Chief Financial Officer Adam Chumsky distilled the capital projects fund cash flow and said bond proceeds and state utility contributions leave about $7.2 million on hand but roughly $20 million of committed or imminent spending. "That yields a projected financing need between about $10 million and $13 million," he said, depending on how much work is actually billed this year and the contingency percentage the board assumes.

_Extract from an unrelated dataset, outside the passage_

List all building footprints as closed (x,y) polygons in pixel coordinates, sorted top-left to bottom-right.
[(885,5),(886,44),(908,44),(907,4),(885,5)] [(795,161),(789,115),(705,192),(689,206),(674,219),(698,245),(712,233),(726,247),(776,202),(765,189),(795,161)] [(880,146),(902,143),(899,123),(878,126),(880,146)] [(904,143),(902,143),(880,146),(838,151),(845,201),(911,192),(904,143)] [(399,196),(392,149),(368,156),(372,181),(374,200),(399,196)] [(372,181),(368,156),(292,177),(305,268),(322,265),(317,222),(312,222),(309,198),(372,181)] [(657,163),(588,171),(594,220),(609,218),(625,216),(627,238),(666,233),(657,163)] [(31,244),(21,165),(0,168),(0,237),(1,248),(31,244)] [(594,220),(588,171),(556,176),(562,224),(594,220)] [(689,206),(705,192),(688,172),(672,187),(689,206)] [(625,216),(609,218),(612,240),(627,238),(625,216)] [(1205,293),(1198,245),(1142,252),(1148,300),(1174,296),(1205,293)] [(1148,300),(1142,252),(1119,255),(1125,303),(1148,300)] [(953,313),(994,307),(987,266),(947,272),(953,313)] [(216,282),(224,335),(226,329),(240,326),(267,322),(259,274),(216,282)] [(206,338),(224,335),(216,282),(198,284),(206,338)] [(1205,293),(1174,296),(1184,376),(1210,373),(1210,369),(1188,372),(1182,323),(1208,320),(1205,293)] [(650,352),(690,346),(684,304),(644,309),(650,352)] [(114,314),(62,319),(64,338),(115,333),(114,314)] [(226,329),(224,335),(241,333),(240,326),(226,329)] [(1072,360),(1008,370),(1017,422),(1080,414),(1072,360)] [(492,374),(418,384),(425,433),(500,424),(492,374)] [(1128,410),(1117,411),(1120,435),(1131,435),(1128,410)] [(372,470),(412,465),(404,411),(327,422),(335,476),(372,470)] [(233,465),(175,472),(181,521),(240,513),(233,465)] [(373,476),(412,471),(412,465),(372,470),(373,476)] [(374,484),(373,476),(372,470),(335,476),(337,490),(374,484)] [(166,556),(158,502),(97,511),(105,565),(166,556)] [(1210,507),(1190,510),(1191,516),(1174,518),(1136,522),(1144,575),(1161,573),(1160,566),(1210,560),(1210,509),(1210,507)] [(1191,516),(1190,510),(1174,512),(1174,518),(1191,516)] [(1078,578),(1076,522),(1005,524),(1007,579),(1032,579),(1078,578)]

The manager and CFO presented options for addressing the gap. Adam said one approach would be a modest, "bank-qualified" issuance (generally $10 million or less) at the end of 2026 to bridge immediate needs and a potential second borrowing in 2027 if the CIP remains at current levels. He cautioned that market timing and interest-rate moves are uncertain: "If you're out ahead of that, maybe a borrow larger as the township did in 2022," he said, but also noted IRS rules limit how bond proceeds can be invested and that arbitrage constraints prevent treating bond timing as a profit center.
Commissioners pressed staff on timing and size. President Sinai proposed matching debt maturities to expected spending and noted the importance of avoiding rebates to the IRS on invested bond proceeds. Vice President Woodring and others said they want more detail on projected cash flows before deciding how much to borrow.
Chumsky said the finance committee will continue work in July to size any issuance and that staff will present a reimbursement resolution and refined cash-flow analysis in the coming months to preserve flexibility on timing.
Why it matters: the township is coming off two unusually large CIP years supported in part by ARP and other outside funds; staff said 2027 reflects a step down from those record years but nevertheless includes many projects that will require careful cash-flow management. The board’s near-term decisions on borrowing will shape which A (ongoing) projects proceed on schedule and how the township staggers or prioritizes remaining work.
What happens next: staff will return with updated cash-flow figures, financing options and a draft CIP this fall; any bond issuance would be brought to the board for approval after finance-committee deliberation.